**TASK INSTRUCTIONS:** Whenever the string "Pitfall" turns up in a line below, that line should be copied.

:: SUPPLIED DATA ::

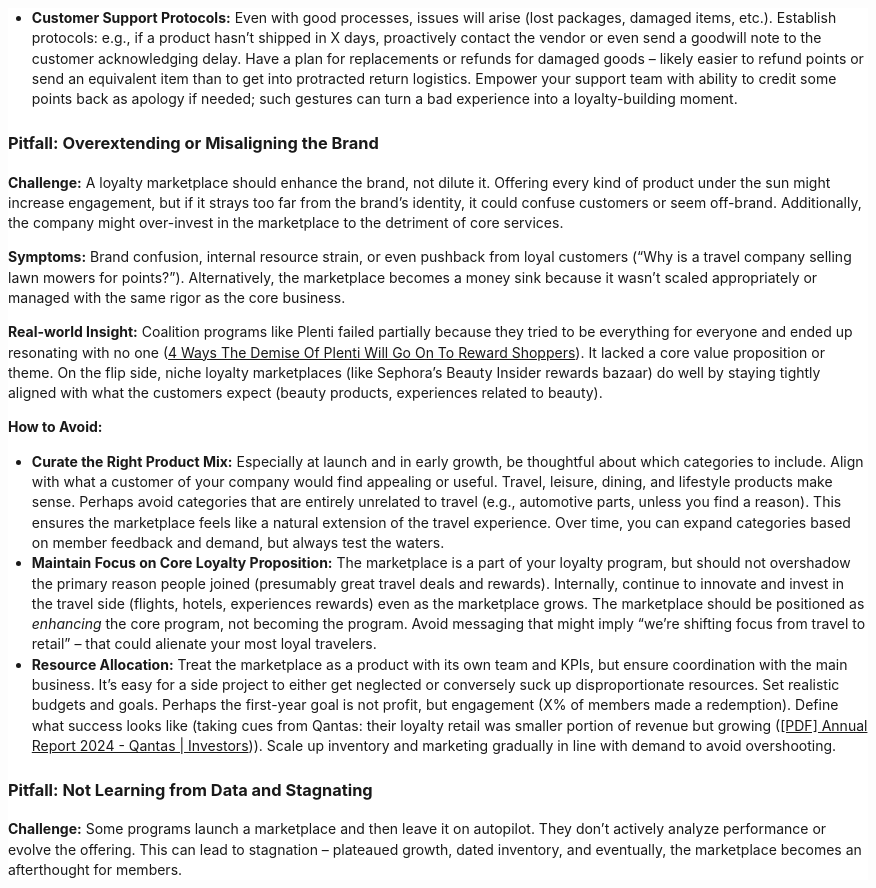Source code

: - **Customer Support Protocols:** Even with good processes, issues will arise (lost packages, damaged items, etc.). Establish protocols: e.g., if a product hasn’t shipped in X days, proactively contact the vendor or even send a goodwill note to the customer acknowledging delay. Have a plan for replacements or refunds for damaged goods – likely easier to refund points or send an equivalent item than to get into protracted return logistics. Empower your support team with ability to credit some points back as apology if needed; such gestures can turn a bad experience into a loyalty-building moment.

### Pitfall: Overextending or Misaligning the Brand  
**Challenge:** A loyalty marketplace should enhance the brand, not dilute it. Offering every kind of product under the sun might increase engagement, but if it strays too far from the brand’s identity, it could confuse customers or seem off-brand. Additionally, the company might over-invest in the marketplace to the detriment of core services.

**Symptoms:** Brand confusion, internal resource strain, or even pushback from loyal customers (“Why is a travel company selling lawn mowers for points?”). Alternatively, the marketplace becomes a money sink because it wasn’t scaled appropriately or managed with the same rigor as the core business.

**Real-world Insight:** Coalition programs like Plenti failed partially because they tried to be everything for everyone and ended up resonating with no one ([4 Ways The Demise Of Plenti Will Go On To Reward Shoppers](https://www.forbes.com/sites/bryanpearson/2018/05/07/4-ways-the-demise-of-plenti-will-go-on-to-reward-shoppers/#:~:text=4%20Ways%20The%20Demise%20Of,Only)). It lacked a core value proposition or theme. On the flip side, niche loyalty marketplaces (like Sephora’s Beauty Insider rewards bazaar) do well by staying tightly aligned with what the customers expect (beauty products, experiences related to beauty).

**How to Avoid:**  
- **Curate the Right Product Mix:** Especially at launch and in early growth, be thoughtful about which categories to include. Align with what a customer of your company would find appealing or useful. Travel, leisure, dining, and lifestyle products make sense. Perhaps avoid categories that are entirely unrelated to travel (e.g., automotive parts, unless you find a reason). This ensures the marketplace feels like a natural extension of the travel experience. Over time, you can expand categories based on member feedback and demand, but always test the waters.  
- **Maintain Focus on Core Loyalty Proposition:** The marketplace is a part of your loyalty program, but should not overshadow the primary reason people joined (presumably great travel deals and rewards). Internally, continue to innovate and invest in the travel side (flights, hotels, experiences rewards) even as the marketplace grows. The marketplace should be positioned as *enhancing* the core program, not becoming the program. Avoid messaging that might imply “we’re shifting focus from travel to retail” – that could alienate your most loyal travelers.  
- **Resource Allocation:** Treat the marketplace as a product with its own team and KPIs, but ensure coordination with the main business. It’s easy for a side project to either get neglected or conversely suck up disproportionate resources. Set realistic budgets and goals. Perhaps the first-year goal is not profit, but engagement (X% of members made a redemption). Define what success looks like (taking cues from Qantas: their loyalty retail was smaller portion of revenue but growing ([[PDF] Annual Report 2024 - Qantas | Investors](https://investor.qantas.com/FormBuilder/_Resource/_module/doLLG5ufYkCyEPjF1tpgyw/file/annual-reports/2024-Annual-Report.pdf#:~:text=Frequent%20Flyer%20marketing%20revenue%20and,79))). Scale up inventory and marketing gradually in line with demand to avoid overshooting.

### Pitfall: Not Learning from Data and Stagnating  
**Challenge:** Some programs launch a marketplace and then leave it on autopilot. They don’t actively analyze performance or evolve the offering. This can lead to stagnation – plateaued growth, dated inventory, and eventually, the marketplace becomes an afterthought for members.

:::

**RESULT FOR THIS TASK:**
### Pitfall: Overextending or Misaligning the Brand  
### Pitfall: Not Learning from Data and Stagnating  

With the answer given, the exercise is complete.